BEGIN TASK INPUT
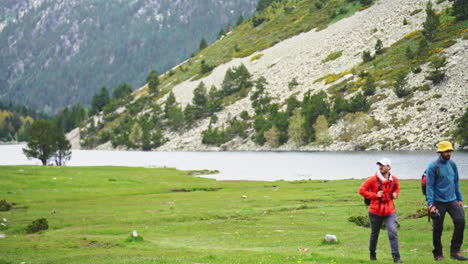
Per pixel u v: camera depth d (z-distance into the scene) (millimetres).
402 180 65000
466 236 20406
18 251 21141
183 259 16984
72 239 24141
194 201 45250
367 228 26281
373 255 15172
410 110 153625
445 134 132000
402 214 29984
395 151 134250
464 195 37844
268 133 194625
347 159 120000
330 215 32531
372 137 151625
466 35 183125
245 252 18719
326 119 179000
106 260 17766
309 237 23609
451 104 143250
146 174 84812
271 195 48188
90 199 49031
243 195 48344
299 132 184250
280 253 17969
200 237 25516
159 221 33219
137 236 23734
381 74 190125
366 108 168250
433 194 14438
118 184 63781
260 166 114688
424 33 199625
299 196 45625
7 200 45969
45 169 79250
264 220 31609
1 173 67938
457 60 166625
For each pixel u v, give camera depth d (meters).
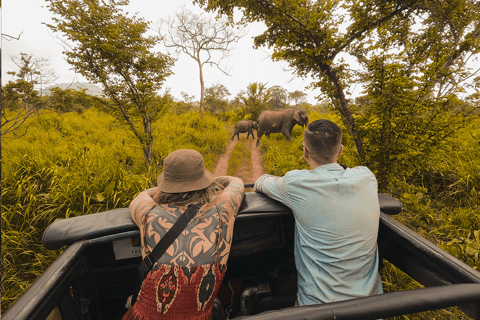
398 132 2.81
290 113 9.66
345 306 0.75
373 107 2.95
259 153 8.52
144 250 0.96
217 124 13.45
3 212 2.89
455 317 1.71
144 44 4.78
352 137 3.39
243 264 1.48
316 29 2.99
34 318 0.81
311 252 1.14
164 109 5.33
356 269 1.07
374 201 1.13
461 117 2.54
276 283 1.50
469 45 2.60
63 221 1.17
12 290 2.15
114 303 1.36
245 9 3.06
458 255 2.35
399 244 1.24
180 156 1.03
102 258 1.25
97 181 3.43
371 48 2.65
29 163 3.78
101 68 4.43
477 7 2.67
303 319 0.72
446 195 3.54
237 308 1.53
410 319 1.73
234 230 1.39
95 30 4.25
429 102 2.61
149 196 1.16
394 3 2.74
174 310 0.90
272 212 1.27
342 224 1.07
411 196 3.30
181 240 0.95
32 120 8.95
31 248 2.61
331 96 3.40
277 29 3.15
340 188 1.09
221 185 1.34
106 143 6.95
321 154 1.19
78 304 1.18
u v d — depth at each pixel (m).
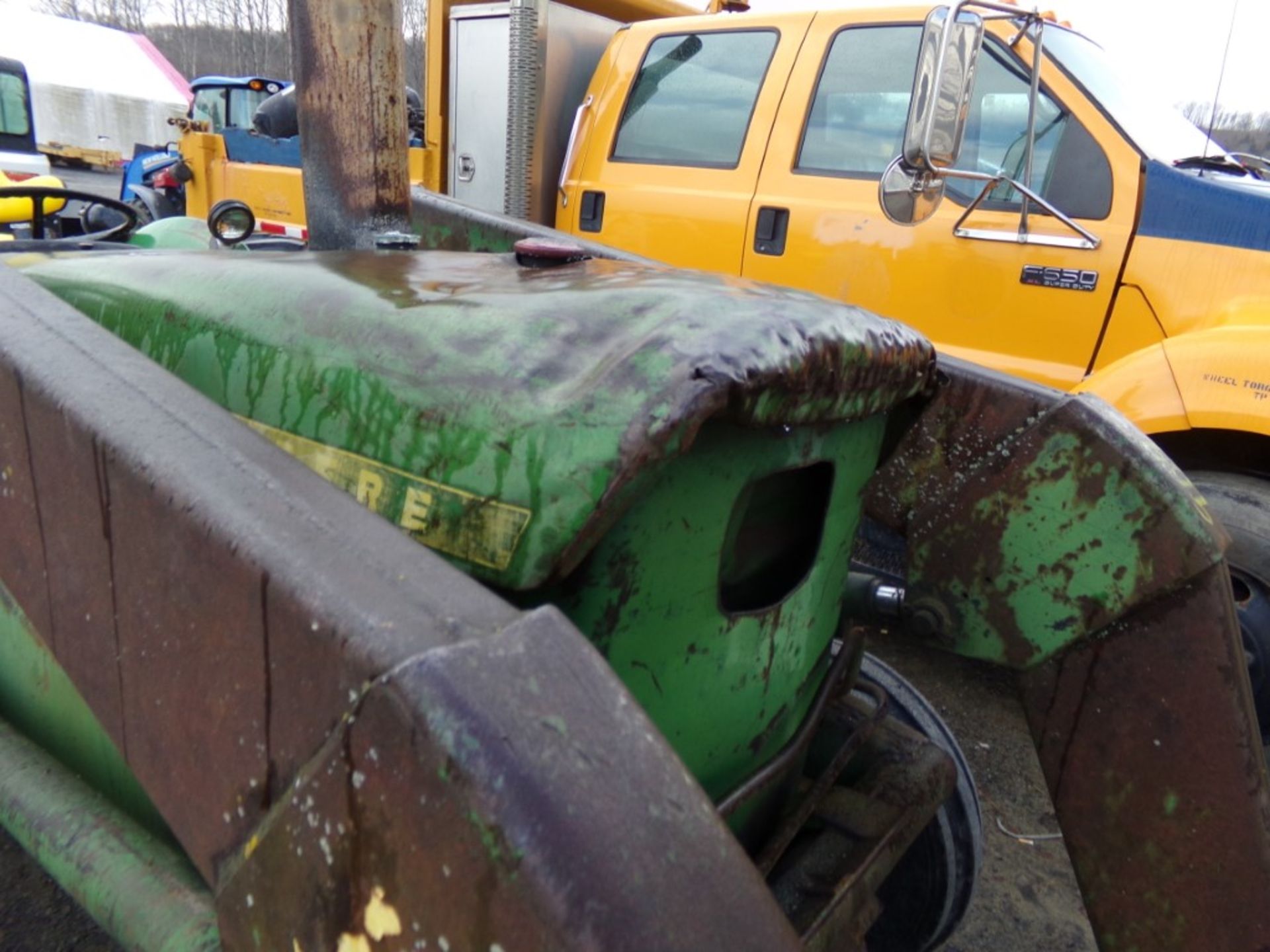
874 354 1.08
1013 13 2.62
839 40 3.33
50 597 0.92
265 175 5.50
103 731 1.04
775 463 1.07
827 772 1.40
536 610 0.66
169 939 0.89
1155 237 2.75
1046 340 2.94
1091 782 1.47
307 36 1.71
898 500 1.62
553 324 1.00
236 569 0.70
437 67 4.40
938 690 3.08
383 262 1.34
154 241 3.13
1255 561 2.44
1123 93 3.13
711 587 1.05
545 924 0.54
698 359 0.89
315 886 0.66
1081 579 1.45
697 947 0.55
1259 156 3.50
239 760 0.72
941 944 1.66
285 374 1.11
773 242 3.39
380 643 0.61
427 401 0.98
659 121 3.73
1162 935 1.41
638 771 0.59
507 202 4.09
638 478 0.86
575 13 4.09
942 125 2.35
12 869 2.01
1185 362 2.53
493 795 0.55
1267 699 2.49
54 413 0.86
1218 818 1.35
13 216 4.21
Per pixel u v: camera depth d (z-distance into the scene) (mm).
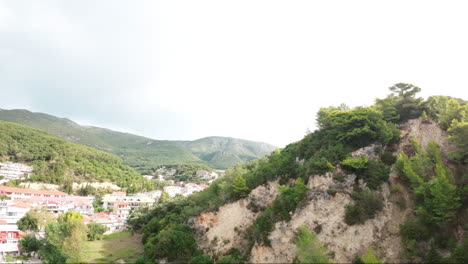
END TASK INPUT
__WHAT THE EXERCISE ASKS__. Before answering, find the line with "265 175 5.50" in the records above; then reproduce exactly each line from the first through that line, leaving out pictures.

__YOUR RESPONSE__.
Per pixel u v: camera depth d (z-distance into the scene) (millimetres).
402 180 65000
466 236 20406
18 251 21141
183 259 16984
72 239 24141
194 201 45250
367 228 26281
373 255 15172
410 110 153625
445 134 132000
402 214 29984
395 151 134250
464 195 37844
268 133 194625
347 159 120000
330 215 32531
372 137 151625
466 35 183125
245 252 18719
326 119 179000
106 260 17766
309 237 23609
451 104 143250
146 174 84812
271 195 48188
90 199 49031
243 195 48344
299 132 184250
280 253 17969
200 237 25516
159 221 33219
137 236 23734
381 74 190125
366 108 168250
433 194 14438
118 184 63781
260 166 114688
424 33 199625
299 196 45625
7 200 45969
45 169 79250
264 220 31609
1 173 67938
457 60 166625
For each pixel u v, give camera depth d (meters).
398 132 2.81
290 113 9.66
345 306 0.75
373 107 2.95
259 153 8.52
144 250 0.96
217 124 13.45
3 212 2.89
455 317 1.71
144 44 4.78
352 137 3.39
243 264 1.48
316 29 2.99
34 318 0.81
311 252 1.14
164 109 5.33
356 269 1.07
374 201 1.13
461 117 2.54
276 283 1.50
469 45 2.60
63 221 1.17
12 290 2.15
114 303 1.36
245 9 3.06
458 255 2.35
399 244 1.24
180 156 1.03
102 258 1.25
97 181 3.43
371 48 2.65
29 163 3.78
101 68 4.43
477 7 2.67
303 319 0.72
446 195 3.54
237 308 1.53
410 319 1.73
234 230 1.39
95 30 4.25
429 102 2.61
149 196 1.16
394 3 2.74
174 310 0.90
272 212 1.27
342 224 1.07
411 196 3.30
181 240 0.95
32 120 8.95
31 248 2.61
331 96 3.40
277 29 3.15
340 188 1.09
221 185 1.34
106 143 6.95
321 154 1.19
78 304 1.18
u v d — depth at each pixel (m).
874 354 1.08
1013 13 2.62
839 40 3.33
50 597 0.92
265 175 5.50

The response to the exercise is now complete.